**Problem to solve:**
Your response should be every line of the data, written out exactly.

═════ The data

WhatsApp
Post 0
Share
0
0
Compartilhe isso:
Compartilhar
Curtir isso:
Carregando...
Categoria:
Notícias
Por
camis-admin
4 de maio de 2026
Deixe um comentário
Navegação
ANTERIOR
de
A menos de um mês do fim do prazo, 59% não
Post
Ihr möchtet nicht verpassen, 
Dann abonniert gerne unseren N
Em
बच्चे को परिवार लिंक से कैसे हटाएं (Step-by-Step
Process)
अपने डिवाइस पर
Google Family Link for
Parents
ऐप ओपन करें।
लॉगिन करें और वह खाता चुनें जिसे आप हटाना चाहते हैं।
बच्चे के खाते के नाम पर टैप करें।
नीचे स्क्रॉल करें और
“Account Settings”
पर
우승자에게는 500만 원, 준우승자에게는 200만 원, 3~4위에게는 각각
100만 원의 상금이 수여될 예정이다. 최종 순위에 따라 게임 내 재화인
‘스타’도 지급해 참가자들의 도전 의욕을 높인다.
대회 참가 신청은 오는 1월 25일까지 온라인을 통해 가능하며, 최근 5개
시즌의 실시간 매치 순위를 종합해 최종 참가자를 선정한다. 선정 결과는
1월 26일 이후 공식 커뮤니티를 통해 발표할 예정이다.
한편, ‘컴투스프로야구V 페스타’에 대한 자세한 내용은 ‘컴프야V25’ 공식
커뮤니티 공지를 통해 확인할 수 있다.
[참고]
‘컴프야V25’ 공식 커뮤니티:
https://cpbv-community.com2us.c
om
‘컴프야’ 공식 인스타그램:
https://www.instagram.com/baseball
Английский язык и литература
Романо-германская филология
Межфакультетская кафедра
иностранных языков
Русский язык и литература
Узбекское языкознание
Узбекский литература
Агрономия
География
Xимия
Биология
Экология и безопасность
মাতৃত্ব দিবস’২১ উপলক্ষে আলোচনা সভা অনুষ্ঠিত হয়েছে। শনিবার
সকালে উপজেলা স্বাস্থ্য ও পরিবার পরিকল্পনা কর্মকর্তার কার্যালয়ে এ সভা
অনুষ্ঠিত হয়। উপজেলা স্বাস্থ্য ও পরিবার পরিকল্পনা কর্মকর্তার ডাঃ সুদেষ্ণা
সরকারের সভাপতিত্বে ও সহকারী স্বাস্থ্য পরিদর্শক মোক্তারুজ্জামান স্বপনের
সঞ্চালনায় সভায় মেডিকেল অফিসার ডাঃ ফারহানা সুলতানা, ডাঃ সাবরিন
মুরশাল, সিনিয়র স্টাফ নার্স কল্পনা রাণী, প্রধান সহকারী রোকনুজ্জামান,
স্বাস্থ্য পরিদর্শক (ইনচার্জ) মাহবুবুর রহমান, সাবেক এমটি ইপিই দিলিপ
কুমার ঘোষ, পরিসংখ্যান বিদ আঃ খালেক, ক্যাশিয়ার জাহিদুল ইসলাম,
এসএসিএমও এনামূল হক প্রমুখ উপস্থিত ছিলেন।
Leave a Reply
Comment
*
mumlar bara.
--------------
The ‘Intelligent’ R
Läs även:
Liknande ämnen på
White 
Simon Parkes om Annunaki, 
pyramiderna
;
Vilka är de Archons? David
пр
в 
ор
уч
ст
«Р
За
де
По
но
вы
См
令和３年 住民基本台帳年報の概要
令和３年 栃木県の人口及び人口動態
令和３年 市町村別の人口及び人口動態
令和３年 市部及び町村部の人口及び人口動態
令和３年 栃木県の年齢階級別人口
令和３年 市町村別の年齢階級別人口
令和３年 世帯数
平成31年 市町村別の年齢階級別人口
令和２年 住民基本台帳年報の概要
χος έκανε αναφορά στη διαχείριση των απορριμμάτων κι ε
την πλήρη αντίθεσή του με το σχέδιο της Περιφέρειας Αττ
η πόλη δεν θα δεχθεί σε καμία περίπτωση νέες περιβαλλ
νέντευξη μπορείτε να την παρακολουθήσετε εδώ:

══════════

**Response for this exercise:**
WhatsApp
Post 0
Share
0
0
Compartilhe isso:
Compartilhar
Curtir isso:
Carregando...
Categoria:
Notícias
Por
camis-admin
4 de maio de 2026
Deixe um comentário
Navegação
ANTERIOR
de
A menos de um mês do fim do prazo, 59% não
Post
Ihr möchtet nicht verpassen, 
Dann abonniert gerne unseren N
Em
बच्चे को परिवार लिंक से कैसे हटाएं (Step-by-Step
Process)
अपने डिवाइस पर
Google Family Link for
Parents
ऐप ओपन करें।
लॉगिन करें और वह खाता चुनें जिसे आप हटाना चाहते हैं।
बच्चे के खाते के नाम पर टैप करें।
नीचे स्क्रॉल करें और
“Account Settings”
पर
우승자에게는 500만 원, 준우승자에게는 200만 원, 3~4위에게는 각각
100만 원의 상금이 수여될 예정이다. 최종 순위에 따라 게임 내 재화인
‘스타’도 지급해 참가자들의 도전 의욕을 높인다.
대회 참가 신청은 오는 1월 25일까지 온라인을 통해 가능하며, 최근 5개
시즌의 실시간 매치 순위를 종합해 최종 참가자를 선정한다. 선정 결과는
1월 26일 이후 공식 커뮤니티를 통해 발표할 예정이다.
한편, ‘컴투스프로야구V 페스타’에 대한 자세한 내용은 ‘컴프야V25’ 공식
커뮤니티 공지를 통해 확인할 수 있다.
[참고]
‘컴프야V25’ 공식 커뮤니티:
https://cpbv-community.com2us.c
om
‘컴프야’ 공식 인스타그램:
https://www.instagram.com/baseball
Английский язык и литература
Романо-германская филология
Межфакультетская кафедра
иностранных языков
Русский язык и литература
Узбекское языкознание
Узбекский литература
Агрономия
География
Xимия
Биология
Экология и безопасность
মাতৃত্ব দিবস’২১ উপলক্ষে আলোচনা সভা অনুষ্ঠিত হয়েছে। শনিবার
সকালে উপজেলা স্বাস্থ্য ও পরিবার পরিকল্পনা কর্মকর্তার কার্যালয়ে এ সভা
অনুষ্ঠিত হয়। উপজেলা স্বাস্থ্য ও পরিবার পরিকল্পনা কর্মকর্তার ডাঃ সুদেষ্ণা
সরকারের সভাপতিত্বে ও সহকারী স্বাস্থ্য পরিদর্শক মোক্তারুজ্জামান স্বপনের
সঞ্চালনায় সভায় মেডিকেল অফিসার ডাঃ ফারহানা সুলতানা, ডাঃ সাবরিন
মুরশাল, সিনিয়র স্টাফ নার্স কল্পনা রাণী, প্রধান সহকারী রোকনুজ্জামান,
স্বাস্থ্য পরিদর্শক (ইনচার্জ) মাহবুবুর রহমান, সাবেক এমটি ইপিই দিলিপ
কুমার ঘোষ, পরিসংখ্যান বিদ আঃ খালেক, ক্যাশিয়ার জাহিদুল ইসলাম,
এসএসিএমও এনামূল হক প্রমুখ উপস্থিত ছিলেন।
Leave a Reply
Comment
*
mumlar bara.
--------------
The ‘Intelligent’ R
Läs även:
Liknande ämnen på
White 
Simon Parkes om Annunaki, 
pyramiderna
;
Vilka är de Archons? David
пр
в 
ор
уч
ст
«Р
За
де
По
но
вы
См
令和３年 住民基本台帳年報の概要
令和３年 栃木県の人口及び人口動態
令和３年 市町村別の人口及び人口動態
令和３年 市部及び町村部の人口及び人口動態
令和３年 栃木県の年齢階級別人口
令和３年 市町村別の年齢階級別人口
令和３年 世帯数
平成31年 市町村別の年齢階級別人口
令和２年 住民基本台帳年報の概要
χος έκανε αναφορά στη διαχείριση των απορριμμάτων κι ε
την πλήρη αντίθεσή του με το σχέδιο της Περιφέρειας Αττ
η πόλη δεν θα δεχθεί σε καμία περίπτωση νέες περιβαλλ
νέντευξη μπορείτε να την παρακολουθήσετε εδώ:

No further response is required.